The Pharisees love it when people recognize their wisdom and call them teachers. And they are wise, undoubtedly, as the tricky question they address to Jesus through theirs messengers shows.
The compromising question puts Jesus between a rock and a hard place. If he answers no, he gets into trouble with the Roman authority. And to say yes is to declare oneself an enemy of the Jewish people, a collaborator of oppressive invaders.
But it turns out that the wisdom of the Pharisees is that of the wise men who get caught in their own craftiness. Jesus avoids the dilemma and rebukes besides those who test him for their hypocrisy.
They are hypocrites because, first, they come as friends but are actually enemies. Secondly, they pretend to seek the opinion of Jesus when, in fact, they have already made up their minds.
And their decision has been not to let their possession and use of the census tax coin bother them. That is because they quickly hand Jesus the coin.

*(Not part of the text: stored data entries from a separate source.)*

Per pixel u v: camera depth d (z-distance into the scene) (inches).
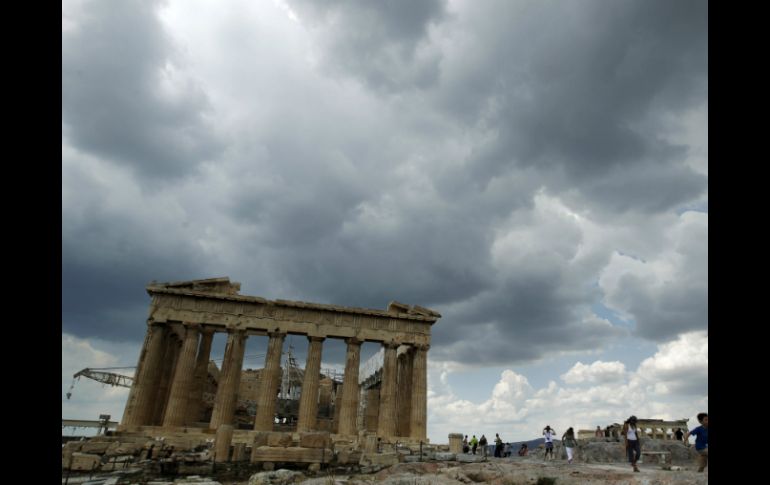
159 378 2347.4
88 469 1229.1
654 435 2004.2
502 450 1813.5
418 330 2492.6
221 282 2373.3
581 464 1131.9
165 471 1121.4
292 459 1225.4
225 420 2137.1
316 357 2320.4
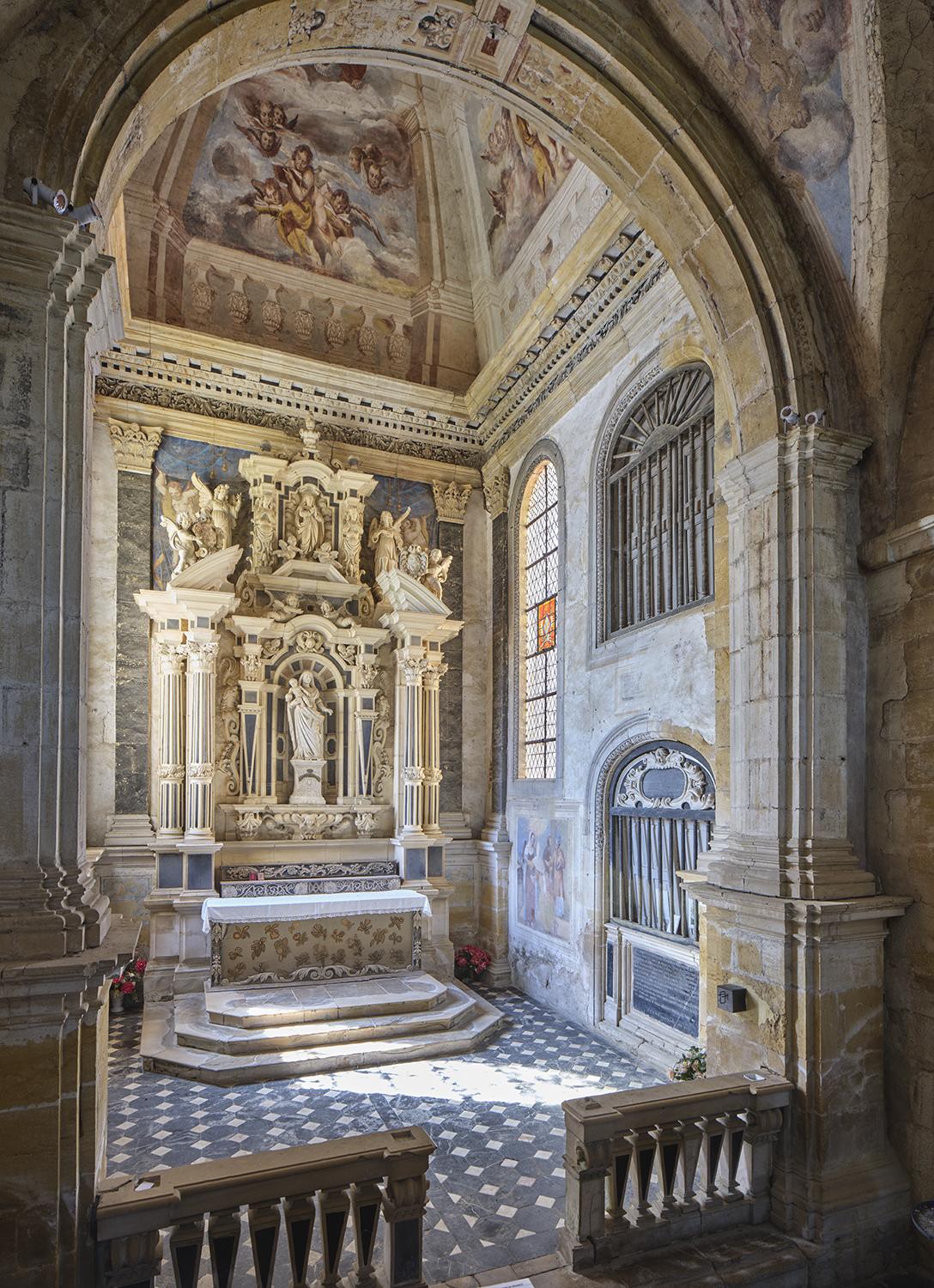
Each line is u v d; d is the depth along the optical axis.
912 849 5.20
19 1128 3.41
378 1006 9.23
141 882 10.79
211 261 12.20
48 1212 3.43
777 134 5.37
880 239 5.20
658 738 8.76
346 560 12.44
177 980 10.01
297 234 12.70
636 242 8.97
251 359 11.87
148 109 4.26
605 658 9.80
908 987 5.16
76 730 3.78
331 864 11.47
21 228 3.58
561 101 5.59
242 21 4.40
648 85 5.23
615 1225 4.54
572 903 10.28
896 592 5.41
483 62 5.38
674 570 8.73
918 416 5.45
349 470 12.57
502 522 13.05
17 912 3.47
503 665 12.77
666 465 8.98
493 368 12.13
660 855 8.81
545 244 11.39
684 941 8.23
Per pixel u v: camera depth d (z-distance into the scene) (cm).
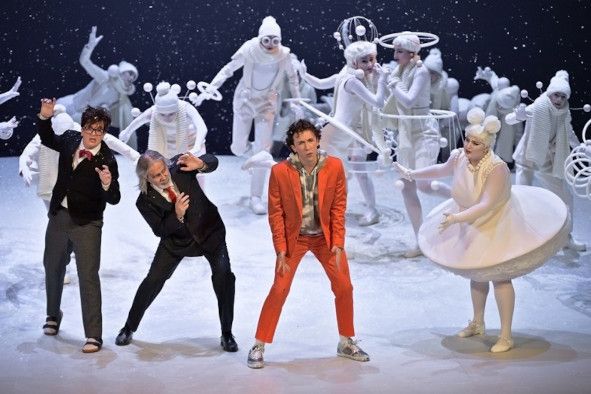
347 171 1259
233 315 867
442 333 909
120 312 968
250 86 1405
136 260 1158
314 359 838
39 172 1034
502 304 849
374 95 1188
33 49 1972
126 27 1998
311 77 1341
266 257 1179
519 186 879
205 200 852
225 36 2011
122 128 1883
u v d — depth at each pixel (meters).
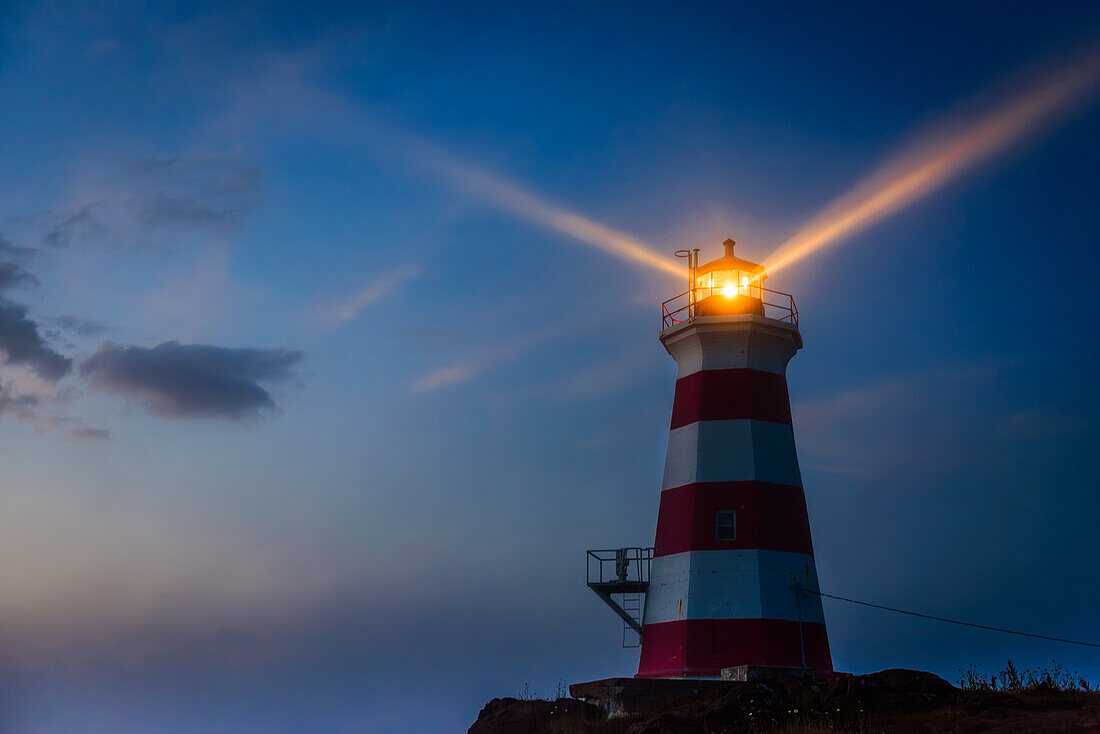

And it has the image of Caesar and the inscription that proclaims him divine. So, even more hypocritical do they turn up, since they make the law of Moses conform to the Roman world. Would such accommodation not compromise them? Surely, they need to give back to Caesar what belongs to Caesar.
Jesus’ commitment is to God, to the kingdom of God and his righteousness.
Since he is a Jew, Jesus upholds that “the earth is the Lord’s and all it holds.” There is then no political domain that lies outside the power of God. That is why there cannot be an absolute separation between the spiritual and temporal powers. Both Cyrus and Caesar must yield to God. That is to say, what is of utmost importance is the kingdom of God and his righteousness.
And since the kingdom of God belongs to the poor, it is not surprising that Jesus’ commitment is to the poor also. After all, they carry more than anyone else the unjust and unbearable Roman yoke.
So, then, by being in solidarity with the powerless, Jesus proclaims them dear to him. The poor do not belong to any worldly sovereign; rather, they belong to God. And Jesus frees them from the clutches of those who sell them for a pair of sandals.
And such foolishness on Jesus’ part turns into wisdom. Because of it, they fall into their own clever traps those who exchange their glorious God for the image of Caesar. It goes without saying that our wisdom lies in our recognizing with much spiritual conviction that “poor persons are our portion” (SV.EN XII:4).
Lord Jesus, give us new wisdom as we eat from the table of your bread and word.